En la actualidad para muchos cristianos Jesucristo es un personaje del pasado o un Dios lejano, que no se preocupa de nuestras necesidades. Para otras personas, el compromiso con Cristo se reduce a las obras sociales, hacen actividades en favor de los demás pero descuidan su vida espiritual, cayendo en el activismo. El tiempo de Cuaresma que estamos viviendo nos invita a descubrir que Jesús es un personaje actual y presente en la comunidad de creyentes. En el Evangelio encontramos este pasaje: “Yo estoy con ustedes todos los días hasta el fin del mundo”(Mt 28,20), y estas son palabras que se cumplen porque Dios no miente, su presencia es real, no es producto de nuestra imaginación. Los cristianos no seguimos unas bellas ideas sino a una persona real, que nos propone un estilo diferente a los criterios que nos presenta el mundo.
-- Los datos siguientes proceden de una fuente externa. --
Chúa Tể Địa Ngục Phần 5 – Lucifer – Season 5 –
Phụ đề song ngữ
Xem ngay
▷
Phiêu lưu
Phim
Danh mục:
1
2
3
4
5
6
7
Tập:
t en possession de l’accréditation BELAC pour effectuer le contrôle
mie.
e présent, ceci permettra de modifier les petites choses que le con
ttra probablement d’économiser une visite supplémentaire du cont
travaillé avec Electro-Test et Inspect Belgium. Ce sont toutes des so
De muchas maneras el Señor está presente en la Iglesia, camina con su pueblo como lo hizo en medio del pueblo elegido, Israel. Está presente en su Palabra, que se proclama solemnemente en las celebraciones litúrgicas o leemos en casa como fuente de nuestra oración, la llamada “lectio divina”; Jesús también está presente en cada hermano y en la comunidad que con frecuencia se congrega en su nombre para hacer oración. Está realmente presente en los sacramentos y de manera especial en la Eucaristía, sacramento de nuestra fe. Cuando el sacerdote dice “Éste es el Cordero de Dios que quita el pecado del mundo”, está afirmando la presencia real y verdadera de Jesucristo en la Eucaristía, y nos invita a recibirlo con sentimientos de devoción y adoración. Pero para ello debemos estar preparados, manteniéndonos en la gracia de Dios.
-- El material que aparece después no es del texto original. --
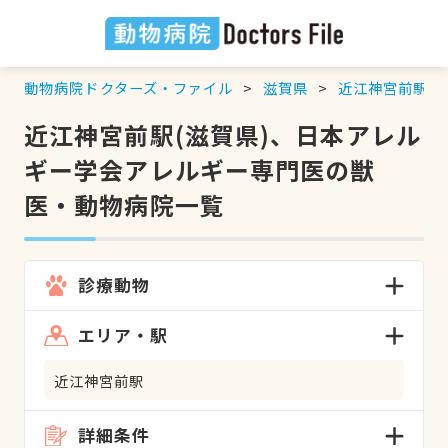
動物病院ドクターズ・ファイル
滋賀県
近江神宮前駅
近江神宮前駅(滋賀県)、日本アレル
ギー学会アレルギー専門医の獣
医・動物病院一覧
診療動物
エリア・駅
近江神宮前駅
詳細条件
Reconociendo la cercanía del Buen Pastor, su presencia real dentro y fuera de la celebración eucarística, nuestro pueblo cristiano y católico lo ha considerado amigo y confidente, “Dios con nosotros”, guía del pueblo peregrino; así lo demuestra en las diversas expresiones de fe, en los momentos de adoración al Santísimo Sacramento, en las procesiones eucarísticas y, especialmente, en el Jubileo Eucarístico de las Cuarenta Horas, verdadera fiesta patronal en cada parroquia y comunidad. La experiencia del santo jubileo es una de las más bellas manifestaciones de la profunda fe de nuestro pueblo: cantos, plegarias, vigilias; se respira un ambiente festivo, todo se llena de alegría porque el Señor está con nosotros, nos congrega y nos invita a vivir la fraternidad propia de los hijos de Dios. El Jubileo de las 40 Horas es la manifestación pública de nuestra fe en la presencia real de Jesucristo en la Eucaristía, es la adoración del pueblo a Dios y testimonio de su amor.
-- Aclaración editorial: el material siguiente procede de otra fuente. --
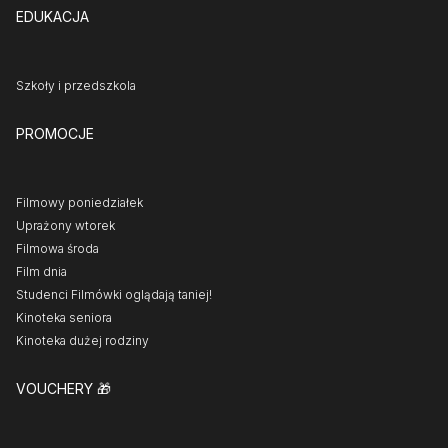
EDUKACJA
Szkoły i przedszkola
PROMOCJE
Filmowy poniedziałek
Uprażony wtorek
Filmowa środa
Film dnia
Studenci Filmówki oglądają taniej!
Kinoteka seniora
Kinoteka dużej rodziny
VOUCHERY
🎁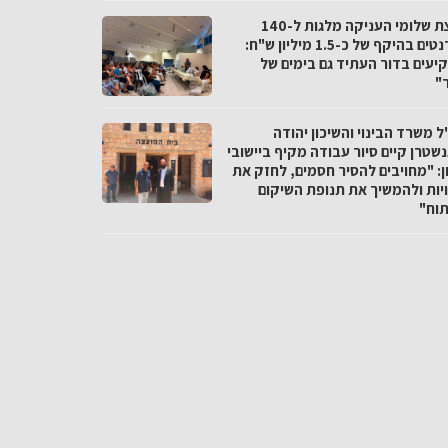
מועצת שלומי העניקה מלגות ל-140
סטודנטים בהיקף של כ-1.5 מיליון ש"ח:
יעים בדור העתיד גם בימים של
"
 משרד הבינוי והשיכון יהודה
שטרן קיים סיור עבודה מקיף ביישובי
ן: "מחויבים להסיר חסמים, לחזק את
יות ולהמשיך את תנופת השיקום
תוח"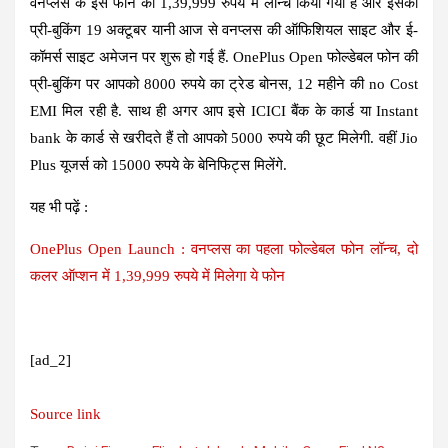
वनप्लस के इस फोन को 1,39,999 रुपये में लॉन्च किया गया है और इसकी
प्री-बुकिंग 19 अक्टूबर यानी आज से वनप्लस की ऑफिशियल साइट और ई-
कॉमर्स साइट अमेजन पर शुरू हो गई हैं. OnePlus Open फोल्डेबल फोन की
प्री-बुकिंग पर आपको 8000 रुपये का ट्रेड बोनस, 12 महीने की no Cost
EMI मिल रही है. साथ ही अगर आप इसे ICICI बैंक के कार्ड या Instant
bank के कार्ड से खरीदते हैं तो आपको 5000 रुपये की छूट मिलेगी. वहीं Jio
Plus यूजर्स को 15000 रुपये के बेनिफिट्स मिलेंगे.
यह भी पढ़ें :
OnePlus Open Launch : वनप्लस का पहला फोल्डेबल फोन लॉन्च, दो
कलर ऑप्शन में 1,39,999 रुपये में मिलेगा ये फोन
[ad_2]
Source link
Que sepamos aprovechar todas las oportunidades que tengamos y dedicarle, no solo unos minutos, sino todo el tiempo que podamos, a la adoración eucarística, para -desde el silencio de nuestro corazón- pedirle al Señor las gracias que necesitamos para cumplir de la mejor manera nuestra misión. Que oremos por nuestros hermanos y sobre todo por la paz del mundo entero.